Petra Cortright
Cam Worls
UTA Artist Space
February 24 – April 7, 2018
Petra Cortright is often described as a post-Internet artist. What this means, however, is that she is not against, or after the Internet, but indebted and dependent on the web for both source material and distribution. To that end she appropriates imagery — often downloadable as screens savers compositing cheezy, cheeky and suggestive animations — pole dancers, frolicking animals, sunsets and ocean scenes— to put into her own creations.

BRIDAL SHOWER WITH ROSE, 2013 WEBCAM VIDEO
Since 2007, Cortright has also been creating short videos with her computer’s webcam, performing for herself and then world-wide audiences. After uploading these videos to YouTube and attracting a following, the entrepreneurial Cortright devised an algorithm based on views to determine the price of the gallery edition of her works. (The videos also remain viewable at no cost on her YouTube channel.)

MIND_CANDY_PFAFFS, 2015 DIGITAL VIDEO
At UTA Artist Space, Cortright has elegantly installed 50 videos, created between 2007 and 2017, presenting them as a freeze on small flat screens, evenly spaced along the gallery walls. The floor is covered in grey carpet, and comfortable bean-bag chairs are also provided, encouraging viewers to lounge while watching the myriad videos.

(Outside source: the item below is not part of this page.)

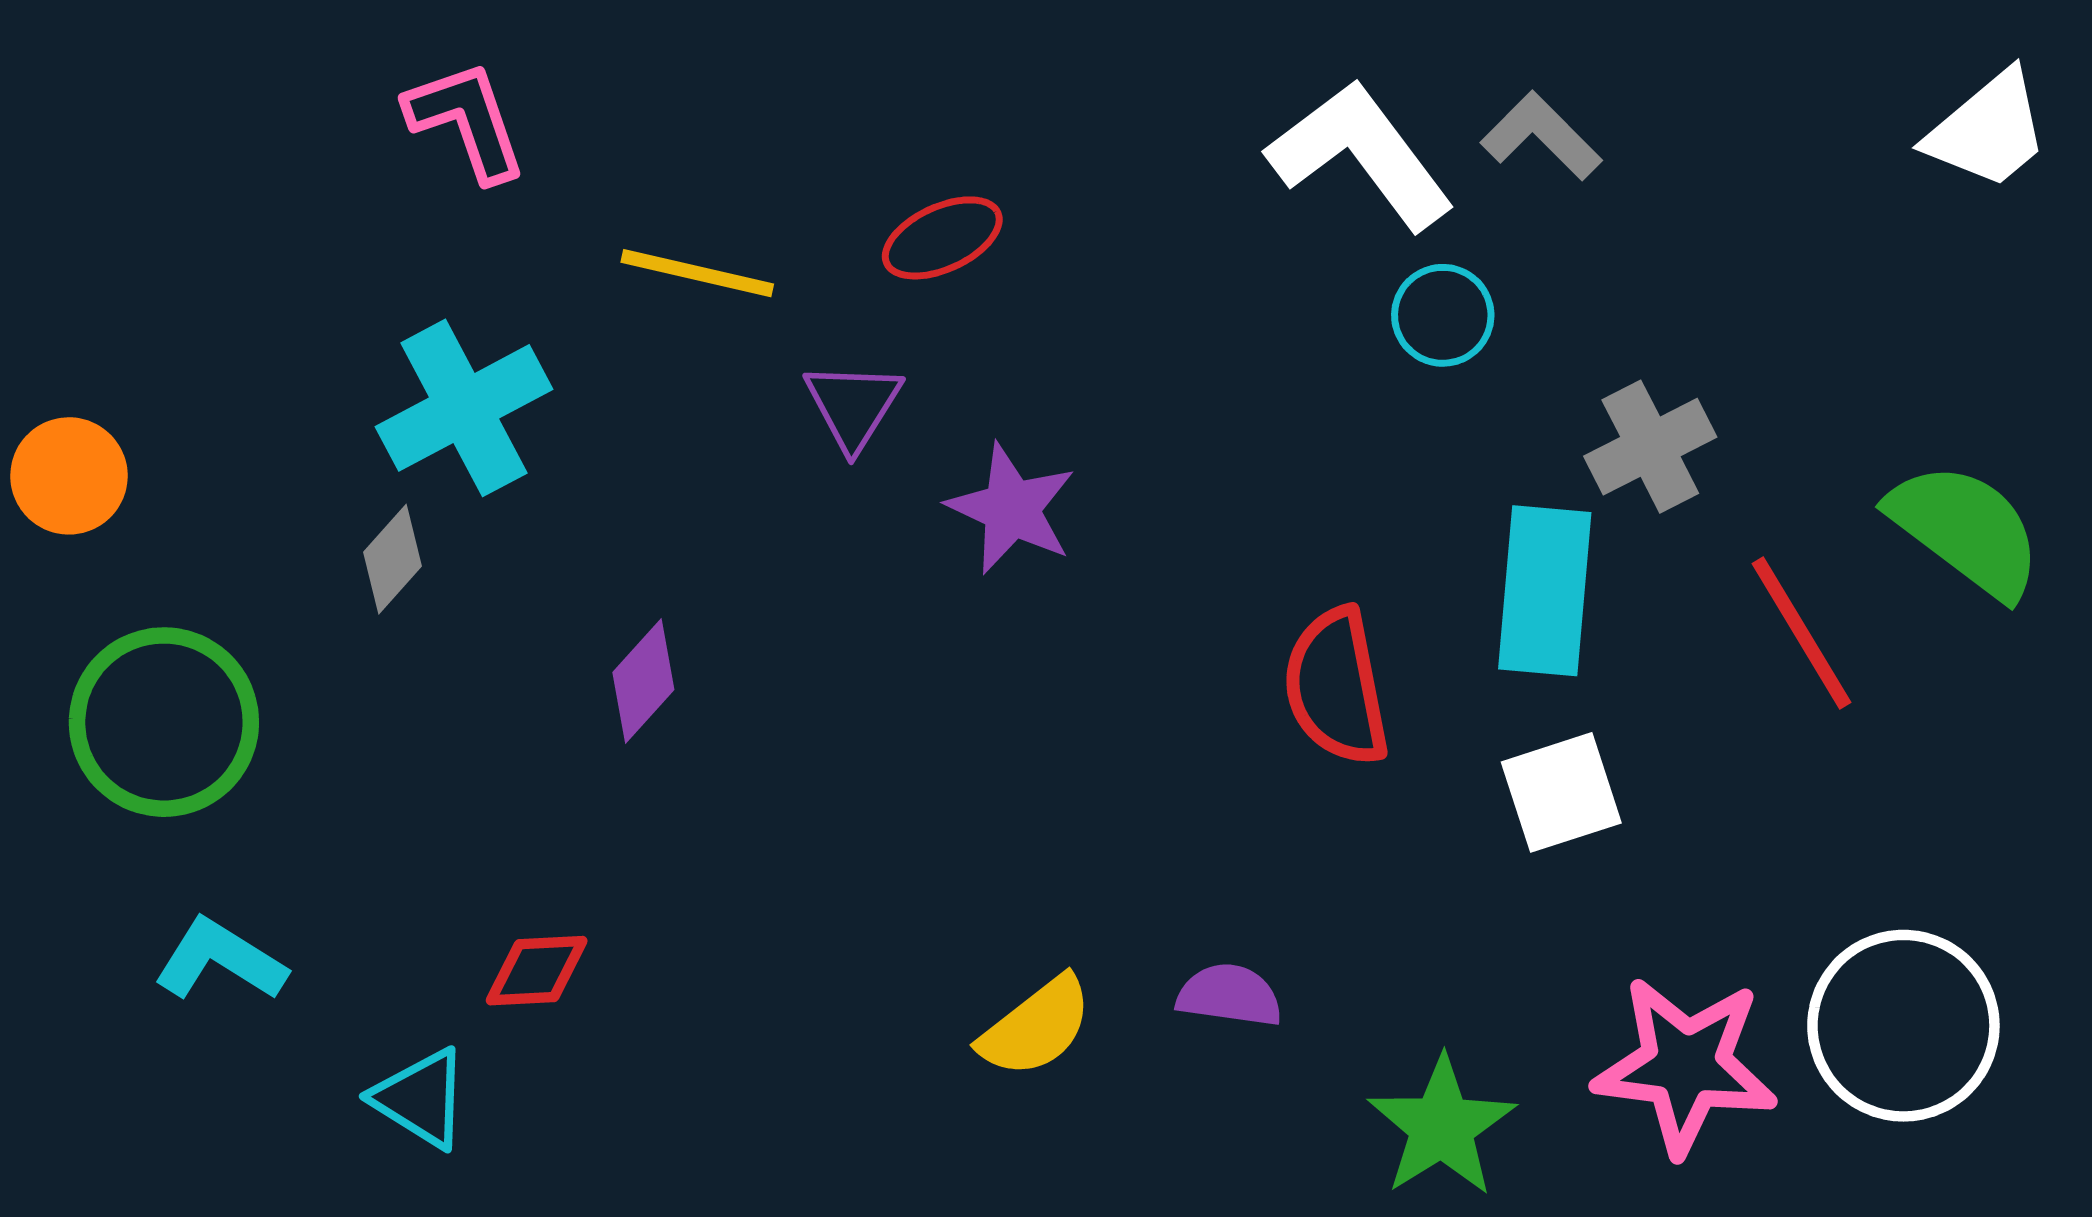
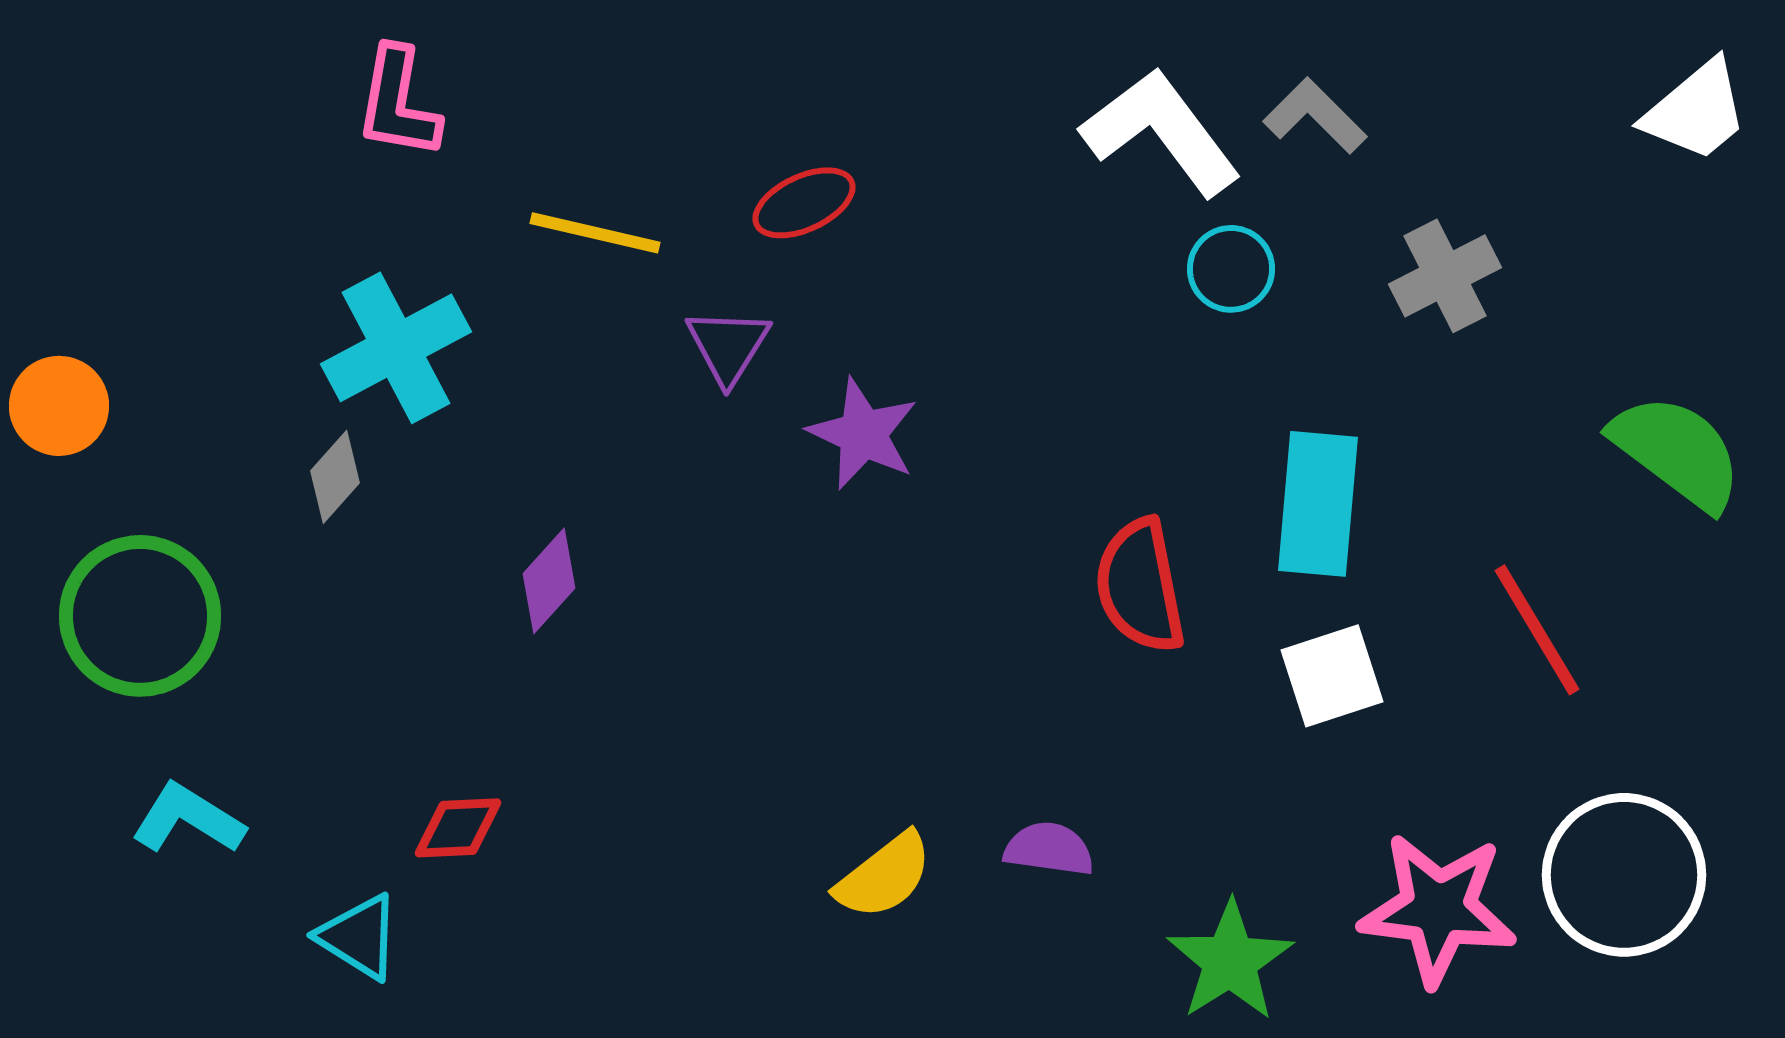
pink L-shape: (466, 121) -> (398, 103), turned -151
gray cross: (1650, 447) -> (1445, 276), moved
red line: (1801, 633) -> (1537, 630), moved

MAINBITCH.MOVE SPRING SCRAP, 2012 WEBCAM VIDEO
No two videos are the same, although most depict the artist front and center— seated at a desk or standing a short distance from the camera against a banal background. The scenery changes as Cortright moves her computer from location to location— almost exclusively interiors, and often intimate spaces like hotel rooms, her studio or bedroom. The only exterior locations are composited travel landscapes culled from, well, the Internet. The perspective is always the view from the webcam.

PETRA CORTRIGHT, INSTALLATION VIEW
Originally, these works contrasted what Cortright saw on YouTube: young girls provocatively performing in front of the camera as the artist presented herself staring below the camera’s vantage point, as if at work on the computer. What set these videos apart was the presence of found graphics that danced across the screen. In later videos, Cortright would don a costume or mask, and act in front of the camera. She explored what it was like to be a glam girl posing and dressing up for unknown audiences, cavorting and twirling for the camera. Seemingly naive, though completely computer savvy, Cortright, early on, was aware of the power of the Internet, her own good looks and a global audience, and took advantage of that form and content.
Cortright also mined the web for stock digital effects and screensaver imagery that she could incorporate into her performances. In the video rgb,d-lay, 2011, she appears in triplicate as an array of color offset — and in DRK PARA, 2013, the screen is divided into nine vertical stripes distorting the image of the woman singing. Some of her later videos like DREAMY and SNOWY (both 2015), were shot for designer Stella McCartney and depict Cortright moving and shaking in fur outerwear in front or her own printed artworks.

DOT WARP WITH DOOR, 2014 WEBCAM VIDEO
Seen individually, these works can be interpreted as experiments in self-expression. Yet collectively, when it is clear that Cortright is director, performer, editor and special effects master, the works become fragments that form a compelling and often unsettling narrative about the power of the Internet, art, commerce and technology.